**To do**
1. List every character named in the review of The Night Circus below.
2. Answer these questions about the review of The Night Circus below:
(a) How does the reviewer rank the book?
(b) During which period does the story take place?
(c) How old is Celia when she is sent to her father?

**Document**
..........
Robyn Reviews: The Night Circus

Many years after first reading it, ‘The Night Circus’ remains my favourite book of all time. It’s a gorgeous feat of imagination, packed with evocative imagery and characters you have to love. Like the circus itself, this is less a book than an experience – it eschews traditional narrative structure, instead weaving a tapestry that engulfs the senses and lingers long beyond the final page.

“You may tell a tale that takes up residence in someone’s soul, becomes their blood and self and purpose. That tale will move them and drive them and who knows that they might do because of it, because of your words. That is your role, your gift.”

The story spans the late 1800s and early 1900s. Across the world, a mysterious circus keeps arriving – preceded by no announcements, and only open at night. Named ‘Les Cirque des Reves’ – the circus of dreams – it’s a circus like no other: a feast for the senses, an amalgamation of experiences which border on the fantastical, and all in black and white and shades of grey. But behind the scenes, the circus is not merely a circus: it is a battlefield. Two young magicians, Marco and Celia, have been pitted against each other as part of a rivalry spanning centuries. However, as their rivalry turns to love, the fate of the entire circus is put in jeopardy. Will the circus remain the circus of dreams, or will it unravel into the circus of nightmares?

Celia is a brilliant character. Aged five, she’s sent to her father – the famous magician Prospero the Enchanter – with her mother’s suicide note pinned to her coat. Prospero has no interest in a daughter – but Celia has inherited her father’s magic, and he sees an opportunity. Prospero grooms Celia to be the next player in a battle he has waged with a rival for centuries. As a result, Celia has a very different childhood to most, and becomes a very different woman. She’s quietly intelligent, using words sparingly but with an unerring ability to pick the right ones. She’s always composed – beautifully put together and fully in control of her emotions – and survives only by keeping complete control. Her entire life’s purpose is the game – the circus – and thus she’s always innovating, seeking out new ways to be the best. Secretly, Celia loves to entertain and show off – but she maintains decorum, only stepping beyond her bounds in a limited way she hopes she can get away with. Anyone who has ever felt trapped will relate to Celia and her story.
..........
**Dataset rows**

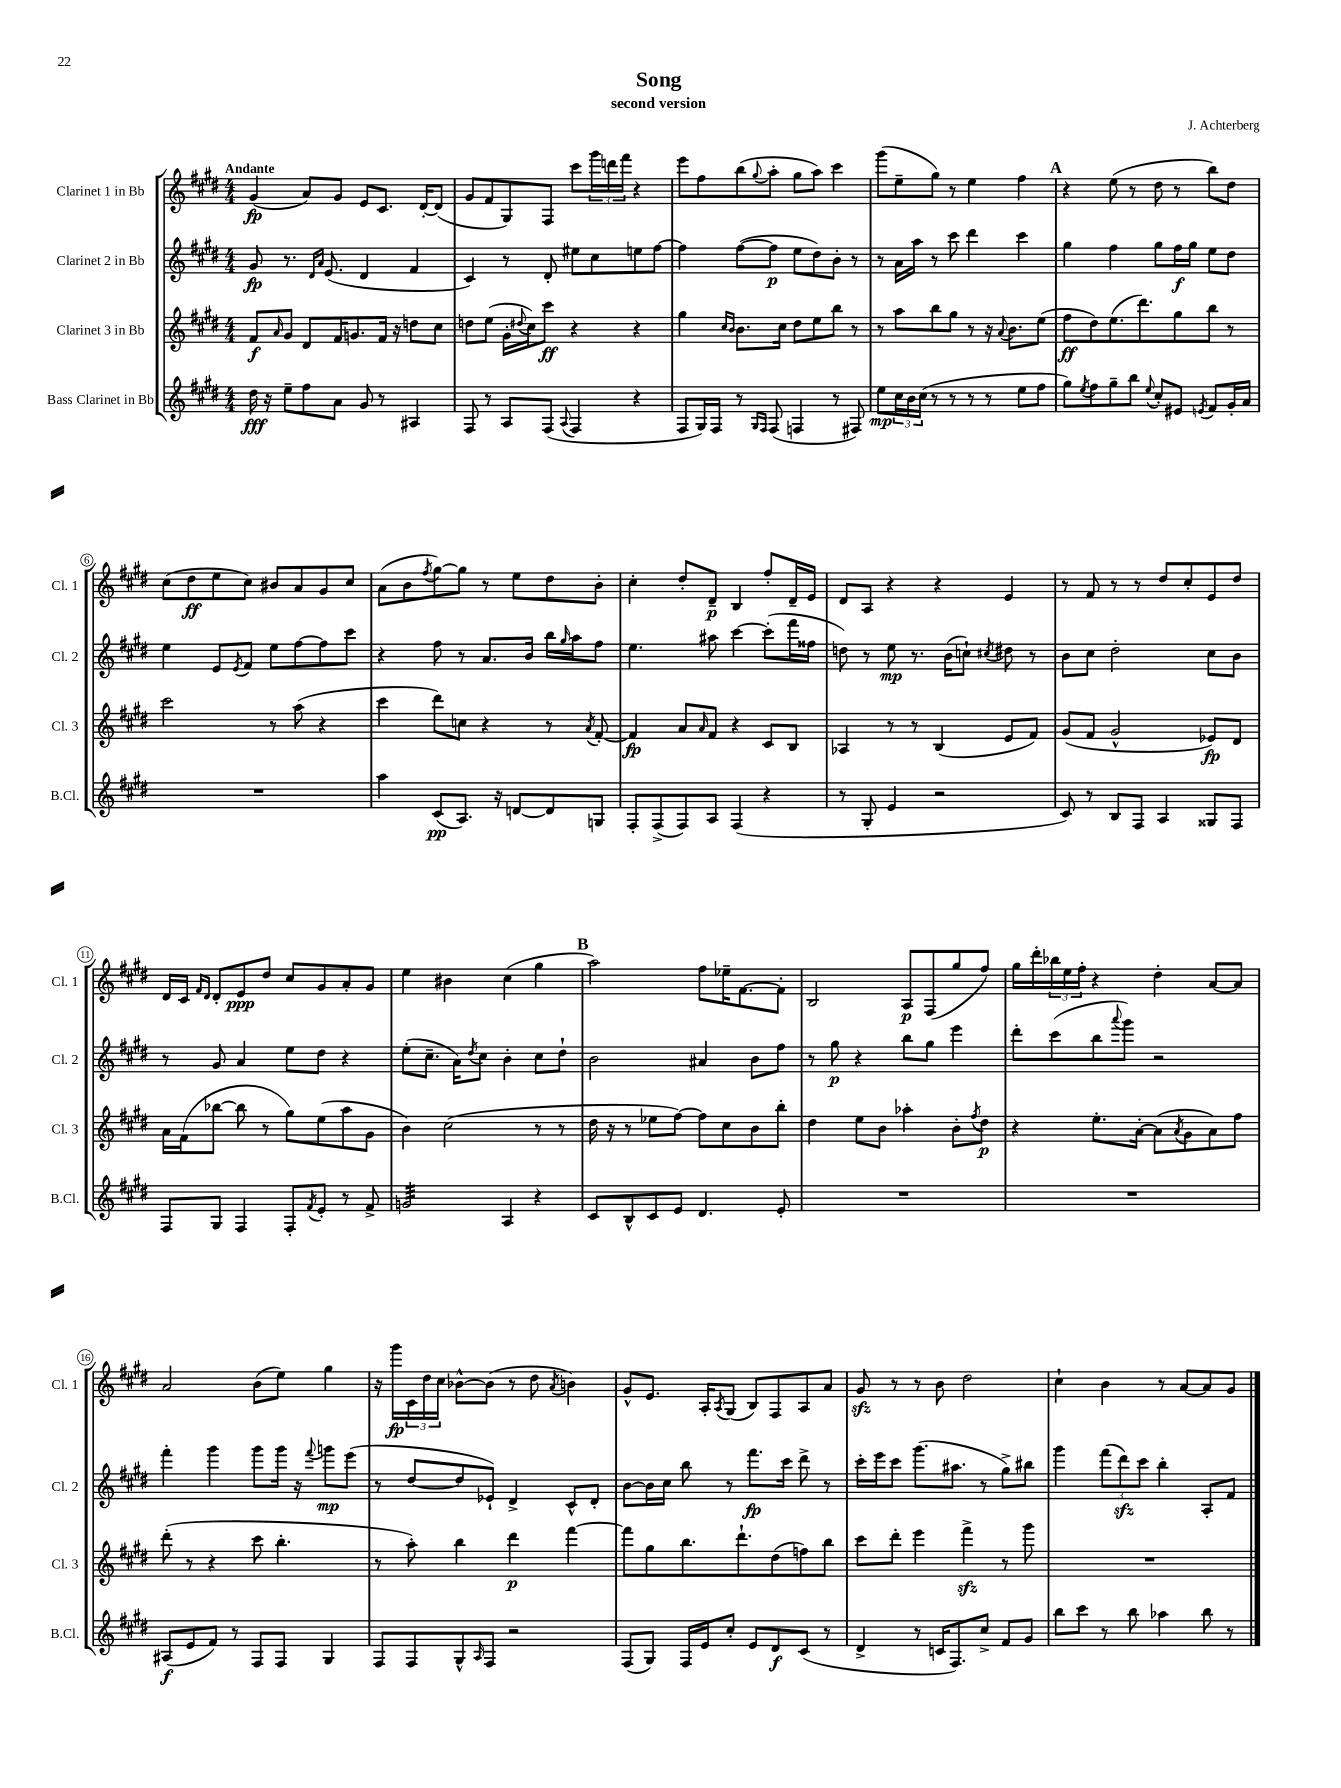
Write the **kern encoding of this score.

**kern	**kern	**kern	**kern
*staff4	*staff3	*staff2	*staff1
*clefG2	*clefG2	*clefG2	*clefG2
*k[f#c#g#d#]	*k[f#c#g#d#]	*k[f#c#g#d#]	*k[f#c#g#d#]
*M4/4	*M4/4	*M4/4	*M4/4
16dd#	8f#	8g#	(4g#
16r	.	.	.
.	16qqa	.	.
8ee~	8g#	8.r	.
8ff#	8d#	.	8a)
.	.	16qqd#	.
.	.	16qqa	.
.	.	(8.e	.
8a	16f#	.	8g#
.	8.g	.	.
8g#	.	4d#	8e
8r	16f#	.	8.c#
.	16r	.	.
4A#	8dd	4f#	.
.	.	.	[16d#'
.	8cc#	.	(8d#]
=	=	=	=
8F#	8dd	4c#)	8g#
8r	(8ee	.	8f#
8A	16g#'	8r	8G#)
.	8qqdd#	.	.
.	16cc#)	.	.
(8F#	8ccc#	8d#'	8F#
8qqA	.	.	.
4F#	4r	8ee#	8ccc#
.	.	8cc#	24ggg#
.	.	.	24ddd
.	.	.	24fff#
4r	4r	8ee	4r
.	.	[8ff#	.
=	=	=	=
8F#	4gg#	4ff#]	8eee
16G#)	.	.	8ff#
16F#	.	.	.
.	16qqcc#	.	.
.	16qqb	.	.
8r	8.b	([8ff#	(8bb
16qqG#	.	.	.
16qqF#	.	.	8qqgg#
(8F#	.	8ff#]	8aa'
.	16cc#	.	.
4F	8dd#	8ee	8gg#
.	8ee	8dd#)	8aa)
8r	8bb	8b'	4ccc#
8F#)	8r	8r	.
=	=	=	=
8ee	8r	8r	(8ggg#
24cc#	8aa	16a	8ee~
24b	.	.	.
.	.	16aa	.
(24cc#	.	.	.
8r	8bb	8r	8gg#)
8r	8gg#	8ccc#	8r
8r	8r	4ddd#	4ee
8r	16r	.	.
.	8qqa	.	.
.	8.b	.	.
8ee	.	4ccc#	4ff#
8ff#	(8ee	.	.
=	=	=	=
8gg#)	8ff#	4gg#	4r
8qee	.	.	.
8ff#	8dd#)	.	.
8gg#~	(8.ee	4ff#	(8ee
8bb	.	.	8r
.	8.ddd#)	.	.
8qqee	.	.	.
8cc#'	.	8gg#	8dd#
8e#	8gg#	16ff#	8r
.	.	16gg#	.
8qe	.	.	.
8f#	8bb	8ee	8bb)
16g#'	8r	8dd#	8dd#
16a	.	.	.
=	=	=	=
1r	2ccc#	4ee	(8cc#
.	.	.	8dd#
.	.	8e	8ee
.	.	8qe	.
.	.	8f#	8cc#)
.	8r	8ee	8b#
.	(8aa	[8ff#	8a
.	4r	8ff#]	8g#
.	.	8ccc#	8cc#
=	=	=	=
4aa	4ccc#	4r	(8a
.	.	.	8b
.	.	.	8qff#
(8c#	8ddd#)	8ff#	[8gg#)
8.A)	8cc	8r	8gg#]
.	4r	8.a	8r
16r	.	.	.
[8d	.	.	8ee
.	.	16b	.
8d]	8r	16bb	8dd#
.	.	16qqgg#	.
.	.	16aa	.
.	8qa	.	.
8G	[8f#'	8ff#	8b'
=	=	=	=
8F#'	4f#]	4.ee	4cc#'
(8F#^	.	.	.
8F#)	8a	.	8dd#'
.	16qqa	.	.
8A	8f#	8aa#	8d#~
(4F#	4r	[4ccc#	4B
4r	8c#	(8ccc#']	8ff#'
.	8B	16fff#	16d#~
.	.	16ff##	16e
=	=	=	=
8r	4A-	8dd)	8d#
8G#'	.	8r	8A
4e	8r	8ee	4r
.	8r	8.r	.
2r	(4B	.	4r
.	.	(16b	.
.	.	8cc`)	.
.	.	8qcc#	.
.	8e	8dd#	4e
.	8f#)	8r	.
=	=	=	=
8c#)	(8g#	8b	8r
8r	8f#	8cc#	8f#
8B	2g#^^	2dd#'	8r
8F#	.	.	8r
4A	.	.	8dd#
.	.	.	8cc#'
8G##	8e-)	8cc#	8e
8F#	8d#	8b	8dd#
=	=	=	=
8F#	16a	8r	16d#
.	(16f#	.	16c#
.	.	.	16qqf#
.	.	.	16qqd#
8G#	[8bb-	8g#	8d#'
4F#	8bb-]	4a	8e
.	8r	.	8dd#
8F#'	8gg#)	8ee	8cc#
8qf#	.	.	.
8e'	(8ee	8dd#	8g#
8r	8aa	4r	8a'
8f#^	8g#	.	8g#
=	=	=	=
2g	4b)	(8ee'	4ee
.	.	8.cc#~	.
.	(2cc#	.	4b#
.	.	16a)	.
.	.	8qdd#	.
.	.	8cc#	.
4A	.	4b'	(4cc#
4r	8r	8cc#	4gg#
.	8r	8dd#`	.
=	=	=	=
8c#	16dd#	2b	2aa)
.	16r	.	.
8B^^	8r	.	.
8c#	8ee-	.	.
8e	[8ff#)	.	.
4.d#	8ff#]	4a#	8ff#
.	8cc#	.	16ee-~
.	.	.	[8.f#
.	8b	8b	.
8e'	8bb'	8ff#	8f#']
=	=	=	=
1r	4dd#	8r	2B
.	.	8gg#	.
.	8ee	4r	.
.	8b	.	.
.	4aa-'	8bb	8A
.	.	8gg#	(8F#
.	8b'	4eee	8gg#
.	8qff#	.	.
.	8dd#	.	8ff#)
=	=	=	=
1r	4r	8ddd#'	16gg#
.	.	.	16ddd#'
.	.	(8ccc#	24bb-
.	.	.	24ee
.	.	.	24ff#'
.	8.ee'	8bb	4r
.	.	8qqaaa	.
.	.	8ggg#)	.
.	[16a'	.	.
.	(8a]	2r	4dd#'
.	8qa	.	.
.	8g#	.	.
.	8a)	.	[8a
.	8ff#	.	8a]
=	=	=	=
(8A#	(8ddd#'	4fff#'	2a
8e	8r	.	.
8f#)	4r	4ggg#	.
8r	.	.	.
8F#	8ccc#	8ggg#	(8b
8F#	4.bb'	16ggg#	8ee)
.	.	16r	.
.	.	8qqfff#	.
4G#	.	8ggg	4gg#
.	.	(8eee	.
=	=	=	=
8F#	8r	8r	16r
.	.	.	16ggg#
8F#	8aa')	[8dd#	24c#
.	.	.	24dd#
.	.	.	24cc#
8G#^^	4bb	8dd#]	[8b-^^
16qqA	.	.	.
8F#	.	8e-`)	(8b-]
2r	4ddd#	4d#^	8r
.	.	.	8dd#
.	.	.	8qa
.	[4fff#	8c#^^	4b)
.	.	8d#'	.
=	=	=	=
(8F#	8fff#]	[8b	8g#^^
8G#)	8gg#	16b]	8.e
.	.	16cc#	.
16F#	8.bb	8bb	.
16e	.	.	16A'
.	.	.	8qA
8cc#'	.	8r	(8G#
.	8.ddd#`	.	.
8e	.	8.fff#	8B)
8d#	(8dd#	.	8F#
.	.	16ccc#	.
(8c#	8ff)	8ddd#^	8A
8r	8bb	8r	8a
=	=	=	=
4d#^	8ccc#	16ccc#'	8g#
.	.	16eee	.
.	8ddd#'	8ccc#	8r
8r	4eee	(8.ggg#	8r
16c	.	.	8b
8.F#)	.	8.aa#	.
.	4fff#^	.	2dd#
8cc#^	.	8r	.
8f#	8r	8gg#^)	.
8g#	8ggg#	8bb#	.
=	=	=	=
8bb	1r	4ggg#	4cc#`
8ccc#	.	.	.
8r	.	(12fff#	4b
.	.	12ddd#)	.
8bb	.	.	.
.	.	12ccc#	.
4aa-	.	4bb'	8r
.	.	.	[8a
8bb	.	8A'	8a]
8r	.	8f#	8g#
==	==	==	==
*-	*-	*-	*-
..........
**Answers for this exercise**
1.
Marco
Celia
Prospero the Enchanter

2.
(a) As their favorite book of all time.
(b) The late 1800s and early 1900s.
(c) Five.